STATED PROBLEM: Identify each line in the rows below that contains the string "newSketch". Matches must be case-sensitive.

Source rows
- - -
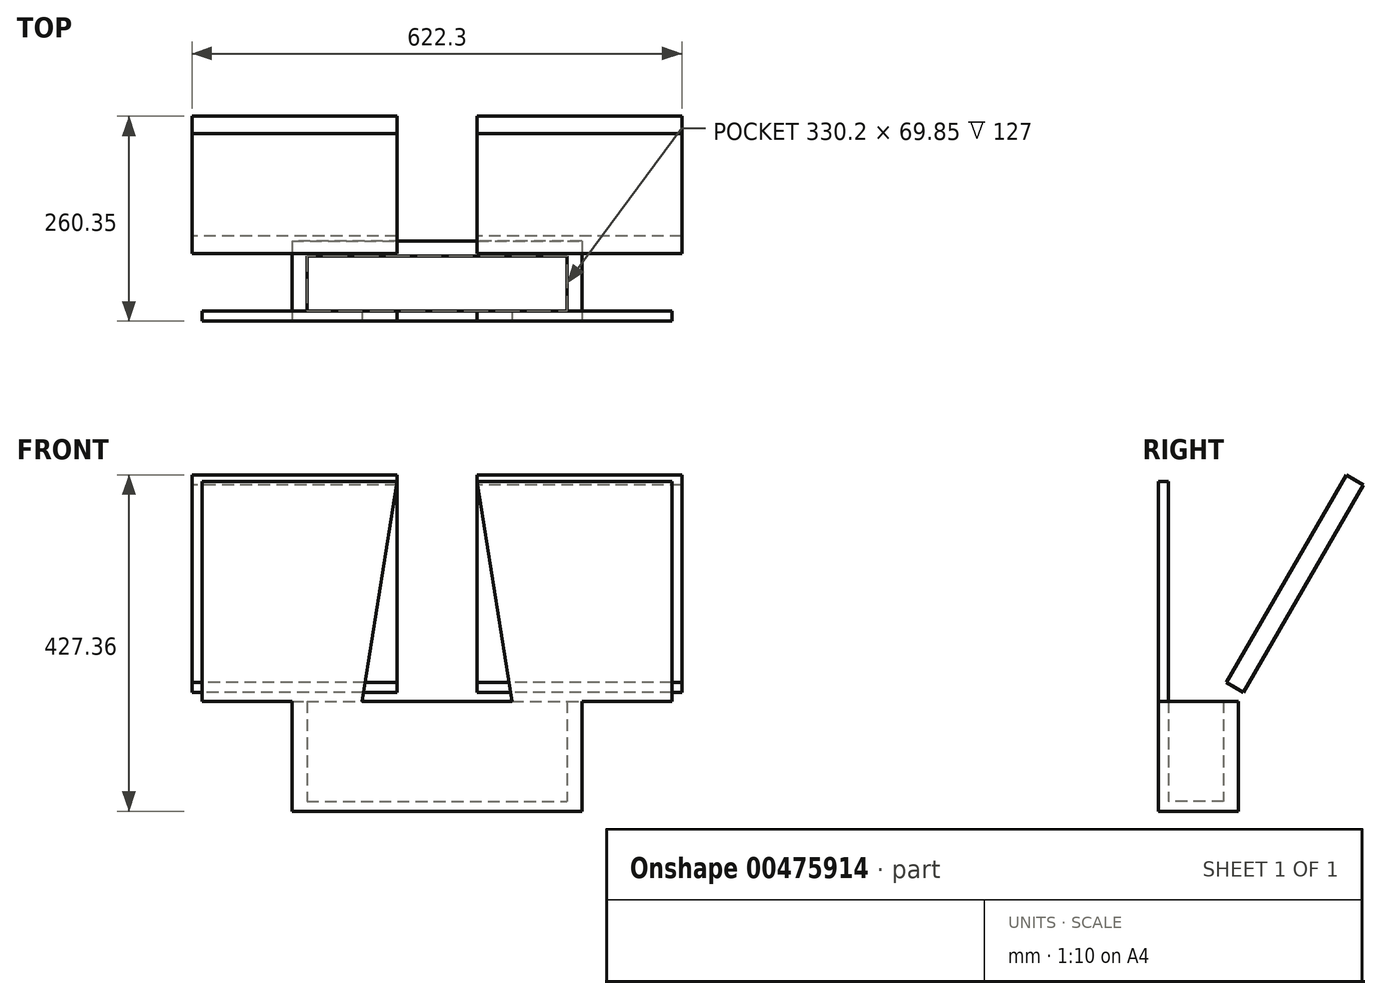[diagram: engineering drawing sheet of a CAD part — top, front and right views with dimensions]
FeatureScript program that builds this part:
annotation { "Feature Type Name" : "Feature", "Feature Type Description" : "" }
export const myFeature = defineFeature(function(context is Context, id is Id, definition is map)
    precondition{}
    {
        {
            var Q0;
            Q0=qCreatedBy(makeId("Top.planeOp"),FACE);
            var sketch = newSketch(context, id + "F0", { "sketchPlane" : qUnion([Q0])});
            skLineSegment(sketch, "E0.bottom", {"start": v(165.1, 50.8) * mm, "end": v(-165.1, 50.8) * mm});
            skLineSegment(sketch, "E0.top", {"start": v(165.1, -50.8) * mm, "end": v(-165.1, -50.8) * mm});
            skLineSegment(sketch, "E0.left", {"start": v(165.1, 50.8) * mm, "end": v(165.1, -50.8) * mm});
            skLineSegment(sketch, "E0.right", {"start": v(-165.1, 50.8) * mm, "end": v(-165.1, -50.8) * mm});
            skPoint(sketch, "E0.middle", {"position": v(0, 0) * mm});
            skSolve(sketch);
        }
        {
            var Q0;
            Q0 = qSketchRegion(id + "F0", true);
            extrude(context, id + "F1", {"entities" : qUnion([Q0]), "endBound" : BoundingType.SYMMETRIC, "depth" : 12.7 * mm, "offsetDistance" : 25.4 * mm});
        }
        {
            var Q0;
            Q0=makeQuery(id+"F1.opExtrude","SWEPT_FACE",FACE,{"disambiguationData":[OSD([sQuery(id+"F0.wireOp",EDGE,"E0.right")])]});
            var sketch = newSketch(context, id + "F2", { "sketchPlane" : qUnion([Q0])});
            skLineSegment(sketch, "E1.bottom", {"start": v(-50.8, -6.35) * mm, "end": v(50.8, -6.35) * mm});
            skLineSegment(sketch, "E1.top", {"start": v(-50.8, 133.35) * mm, "end": v(50.8, 133.35) * mm});
            skLineSegment(sketch, "E1.left", {"start": v(-50.8, -6.35) * mm, "end": v(-50.8, 133.35) * mm});
            skLineSegment(sketch, "E1.right", {"start": v(50.8, -6.35) * mm, "end": v(50.8, 133.35) * mm});
            skSolve(sketch);
        }
        {
            var Q0;
            Q0 = qSketchRegion(id + "F2", true);
            extrude(context, id + "F3", {"entities" : qUnion([Q0]), "operationType" : NewBodyOperationType.ADD, "depth" : 19.05 * mm, "offsetDistance" : 25.4 * mm});
        }
        {
            var Q0;
            Q0=makeQuery(id+"F1.opExtrude","SWEPT_BODY",BODY,{"disambiguationData":[OSD([sQuery(id+"F0.wireOp",EDGE,"E0.bottom"),sQuery(id+"F0.wireOp",EDGE,"E0.top"),sQuery(id+"F0.wireOp",EDGE,"E0.left"),sQuery(id+"F0.wireOp",EDGE,"E0.right")])]});
            var Q1;
            Q1=qCreatedBy(makeId("Right.planeOp"),FACE);
            mirror(context, id + "F4", {"operationType" : NewBodyOperationType.ADD, "entities" : qUnion([Q0]), "mirrorPlane" : qUnion([Q1])});
        }
        {
            var Q0;
            Q0=makeQuery(id+"F1.opExtrude","CAP_FACE",FACE,{"disambiguationData":[OSD([sQuery(id+"F0.wireOp",EDGE,"E0.bottom"),sQuery(id+"F0.wireOp",EDGE,"E0.top"),sQuery(id+"F0.wireOp",EDGE,"E0.left"),sQuery(id+"F0.wireOp",EDGE,"E0.right")])],"isStart":false});
            var sketch = newSketch(context, id + "F5", { "sketchPlane" : qUnion([Q0])});
            skSolve(sketch);
        }
        {
            var Q0;
            Q0=makeQuery(id+"F5.imprint","IMPRINT",FACE,{"disambiguationData":[TD([[makeQuery(id+"F5.imprint","IMPRINT",EDGE,{"derivedFrom":makeQuery(id+"F1.opExtrude","CAP_EDGE",EDGE,{"disambiguationData":[OSD([sQuery(id+"F0.wireOp",EDGE,"E0.bottom")])],"isStart":false})}),1.0]])]});
            var sketch = newSketch(context, id + "F6", { "sketchPlane" : qUnion([Q0])});
            skLineSegment(sketch, "E2.bottom", {"start": v(-165.1, -38.1) * mm, "end": v(165.1, -38.1) * mm});
            skLineSegment(sketch, "E2.top", {"start": v(-165.1, -50.8) * mm, "end": v(165.1, -50.8) * mm});
            skLineSegment(sketch, "E2.left", {"start": v(-165.1, -38.1) * mm, "end": v(-165.1, -50.8) * mm});
            skLineSegment(sketch, "E2.right", {"start": v(165.1, -38.1) * mm, "end": v(165.1, -50.8) * mm});
            skSolve(sketch);
        }
        {
            var Q0;
            Q0 = qSketchRegion(id + "F6", true);
            extrude(context, id + "F7", {"entities" : qUnion([Q0]), "operationType" : NewBodyOperationType.ADD, "depth" : 127 * mm, "offsetDistance" : 25.4 * mm});
        }
        {
            var Q0;
            {var subQ0=makeQuery(id+"F3.boolean.opBoolean","MERGE",FACE,{"derivedFrom":[makeQuery(id+"F1.opExtrude","SWEPT_FACE",FACE,{"disambiguationData":[OSD([sQuery(id+"F0.wireOp",EDGE,"E0.top")])]}),makeQuery(id+"F3.opExtrude","SWEPT_FACE",FACE,{"disambiguationData":[OSD([sQuery(id+"F2.wireOp",EDGE,"E1.right")])]})]});Q0=makeQuery(id+"F7.boolean.opBoolean","MERGE",FACE,{"derivedFrom":[makeQuery(id+"F4.boolean.opBoolean","MERGE",FACE,{"derivedFrom":[subQ0,makeQuery(id+"F4.opPattern","COPY",FACE,{"derivedFrom":subQ0,"instanceName":"1"})]}),makeQuery(id+"F7.opExtrude","SWEPT_FACE",FACE,{"disambiguationData":[OSD([sQuery(id+"F6.wireOp",EDGE,"E2.top")])]})]});}
            var sketch = newSketch(context, id + "F8", { "sketchPlane" : qUnion([Q0])});
            skLineSegment(sketch, "E3.bottom", {"start": v(-298.45, 133.35) * mm, "end": v(298.45, 133.35) * mm});
            skLineSegment(sketch, "E3.top", {"start": v(-298.45, 412.75) * mm, "end": v(-95.25, 412.75) * mm});
            skLineSegment(sketch, "E3.left", {"start": v(-298.45, 133.35) * mm, "end": v(-298.45, 412.75) * mm});
            skLineSegment(sketch, "E3.right", {"start": v(298.45, 133.35) * mm, "end": v(298.45, 412.75) * mm});
            skLineSegment(sketch, "E4.trimOffspring", {"start": v(95.25, 412.75) * mm, "end": v(298.45, 412.75) * mm});
            skLineSegment(sketch, "E5", {"start": v(-95.25, 412.75) * mm, "end": v(-50.8, 412.75) * mm});
            skLineSegment(sketch, "E6.MirrorCS", {"start": v(95.25, 412.75) * mm, "end": v(50.8, 412.75) * mm});
            skLineSegment(sketch, "E7", {"start": v(-50.8, 412.75) * mm, "end": v(-95.25, 133.35) * mm});
            skLineSegment(sketch, "E8", {"start": v(50.8, 412.75) * mm, "end": v(95.25, 133.35) * mm});
            skSolve(sketch);
        }
        {
            var Q0;
            Q0 = qSketchRegion(id + "F8", true);
            extrude(context, id + "F9", {"entities" : qUnion([Q0]), "operationType" : NewBodyOperationType.ADD, "oppositeDirection" : true, "depth" : 12.7 * mm, "offsetDistance" : 25.4 * mm});
        }
        {
            var Q0;
            Q0=makeQuery(id+"F5.imprint","IMPRINT",FACE,{"disambiguationData":[TD([[makeQuery(id+"F5.imprint","IMPRINT",EDGE,{"derivedFrom":makeQuery(id+"F1.opExtrude","CAP_EDGE",EDGE,{"disambiguationData":[OSD([sQuery(id+"F0.wireOp",EDGE,"E0.bottom")])],"isStart":false})}),1.0]])]});
            var sketch = newSketch(context, id + "F10", { "sketchPlane" : qUnion([Q0])});
            skLineSegment(sketch, "E9.bottom", {"start": v(-165.1, 31.75) * mm, "end": v(165.1, 31.75) * mm});
            skLineSegment(sketch, "E9.top", {"start": v(-165.1, 50.8) * mm, "end": v(165.1, 50.8) * mm});
            skLineSegment(sketch, "E9.left", {"start": v(-165.1, 31.75) * mm, "end": v(-165.1, 50.8) * mm});
            skLineSegment(sketch, "E9.right", {"start": v(165.1, 31.75) * mm, "end": v(165.1, 50.8) * mm});
            skSolve(sketch);
        }
        {
            var Q0;
            Q0 = qSketchRegion(id + "F10", true);
            extrude(context, id + "F11", {"entities" : qUnion([Q0]), "operationType" : NewBodyOperationType.ADD, "depth" : 127 * mm, "offsetDistance" : 25.4 * mm});
        }
        {
            var Q0;
            {var subQ0=makeQuery(id+"F3.boolean.opBoolean","MERGE",FACE,{"derivedFrom":[makeQuery(id+"F1.opExtrude","SWEPT_FACE",FACE,{"disambiguationData":[OSD([sQuery(id+"F0.wireOp",EDGE,"E0.bottom")])]}),makeQuery(id+"F3.opExtrude","SWEPT_FACE",FACE,{"disambiguationData":[OSD([sQuery(id+"F2.wireOp",EDGE,"E1.left")])]})]});Q0=makeQuery(id+"F11.boolean.opBoolean","MERGE",FACE,{"derivedFrom":[makeQuery(id+"F4.boolean.opBoolean","MERGE",FACE,{"derivedFrom":[subQ0,makeQuery(id+"F4.opPattern","COPY",FACE,{"derivedFrom":subQ0,"instanceName":"1"})]}),makeQuery(id+"F11.opExtrude","SWEPT_FACE",FACE,{"disambiguationData":[OSD([sQuery(id+"F10.wireOp",EDGE,"E9.top")])]})]});}
            var sketch = newSketch(context, id + "F12", { "sketchPlane" : qUnion([Q0])});
            skLineSegment(sketch, "E10.bottom", {"start": v(-311.15, 450.85) * mm, "end": v(-50.8, 450.85) * mm});
            skLineSegment(sketch, "E10.top", {"start": v(-311.15, 146.05) * mm, "end": v(-50.8, 146.05) * mm});
            skLineSegment(sketch, "E10.left", {"start": v(-311.15, 450.85) * mm, "end": v(-311.15, 146.05) * mm});
            skLineSegment(sketch, "E10.right", {"start": v(311.15, 450.85) * mm, "end": v(311.15, 146.05) * mm});
            skLineSegment(sketch, "E11", {"start": v(-50.8, 450.85) * mm, "end": v(-50.8, 146.05) * mm});
            skLineSegment(sketch, "E12", {"start": v(50.8, 450.85) * mm, "end": v(50.8, 146.05) * mm});
            skLineSegment(sketch, "E13.trimOffspring", {"start": v(50.8, 450.85) * mm, "end": v(311.15, 450.85) * mm});
            skLineSegment(sketch, "E14.trimOffspring", {"start": v(50.8, 146.05) * mm, "end": v(311.15, 146.05) * mm});
            skSolve(sketch);
        }
        {
            var Q0;
            Q0 = qSketchRegion(id + "F12", true);
            extrude(context, id + "F13", {"entities" : qUnion([Q0]), "oppositeDirection" : true, "depth" : 25.4 * mm, "offsetDistance" : 25.4 * mm});
        }
        {
            var Q0;
            Q0=makeQuery(id+"F13.opExtrude","SWEPT_BODY",BODY,{"disambiguationData":[OSD([sQuery(id+"F12.wireOp",EDGE,"E10.bottom"),sQuery(id+"F12.wireOp",EDGE,"E10.top"),sQuery(id+"F12.wireOp",EDGE,"E10.left"),sQuery(id+"F12.wireOp",EDGE,"E11")])]});
            var Q1;
            Q1=makeQuery(id+"F13.opExtrude","SWEPT_BODY",BODY,{"disambiguationData":[OSD([sQuery(id+"F12.wireOp",EDGE,"E10.right"),sQuery(id+"F12.wireOp",EDGE,"E12"),sQuery(id+"F12.wireOp",EDGE,"E13.trimOffspring"),sQuery(id+"F12.wireOp",EDGE,"E14.trimOffspring")])]});
            var Q2;
            {var subQ0=makeQuery(id+"F3.opExtrude","SWEPT_EDGE",EDGE,{"disambiguationData":[OSD([sQuery(id+"F2.wireOp",EDGE,"E1.top"),sQuery(id+"F2.wireOp",EDGE,"E1.left")])]});Q2=makeQuery(id+"F11.boolean.opBoolean","MERGE",EDGE,{"derivedFrom":[subQ0,makeQuery(id+"F4.opPattern","COPY",EDGE,{"derivedFrom":subQ0,"instanceName":"1"}),makeQuery(id+"F11.opExtrude","CAP_EDGE",EDGE,{"disambiguationData":[OSD([sQuery(id+"F10.wireOp",EDGE,"E9.top")])],"isStart":false})]});}
            transform(context, id + "F14", {"entities" : qUnion([Q0, Q1]), "transformType" : TransformType.ROTATION, "transformAxis" : qUnion([Q2]), "angle" : 30 * degree, "oppositeDirection" : true, "makeCopy" : false});
        }
    });
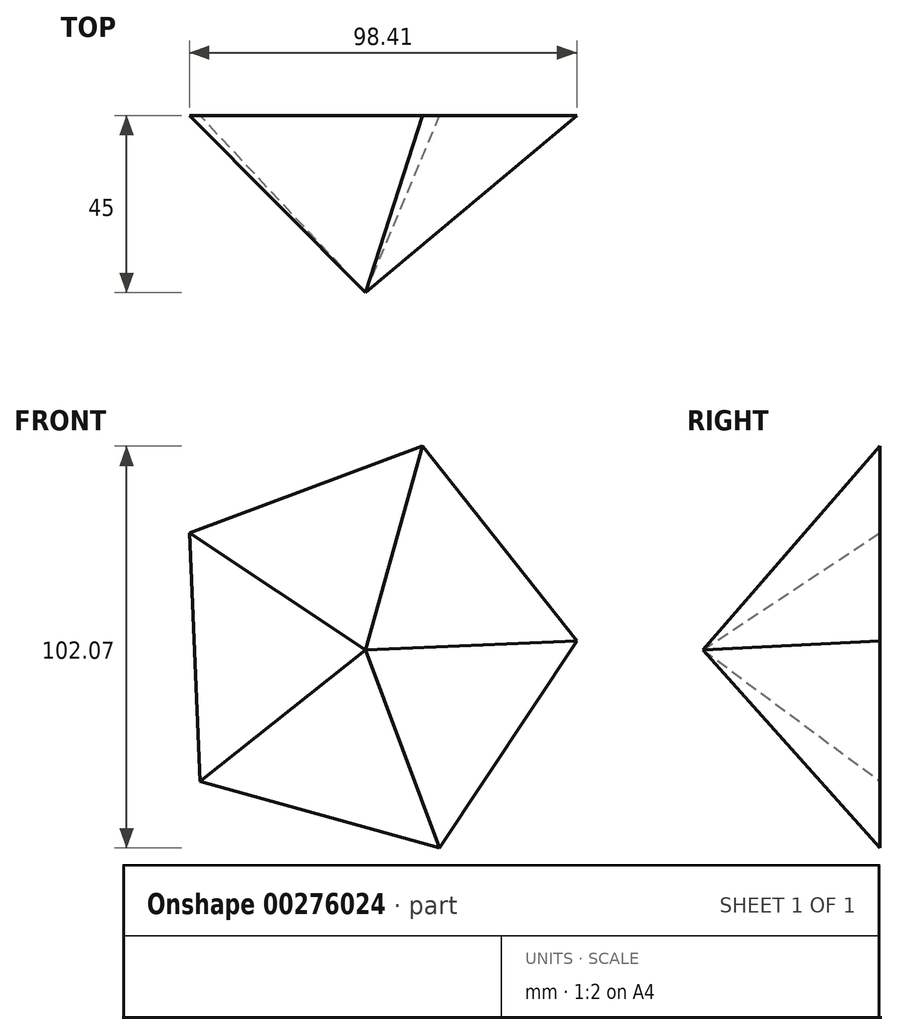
- - -
THE COMPLETED TASK:
            var sketch = newSketch(context, id + "F0", { "sketchPlane" : qUnion([Q0])});
            var sketch = newSketch(context, id + "F2", { "sketchPlane" : qUnion([Q0])});
            var sketch = newSketch(context, id + "F5", { "sketchPlane" : qUnion([Q0])});
            var sketch = newSketch(context, id + "F6", { "sketchPlane" : qUnion([Q0])});
            var sketch = newSketch(context, id + "F8", { "sketchPlane" : qUnion([Q0])});
            var sketch = newSketch(context, id + "F10", { "sketchPlane" : qUnion([Q0])});
            var sketch = newSketch(context, id + "F12", { "sketchPlane" : qUnion([Q0])});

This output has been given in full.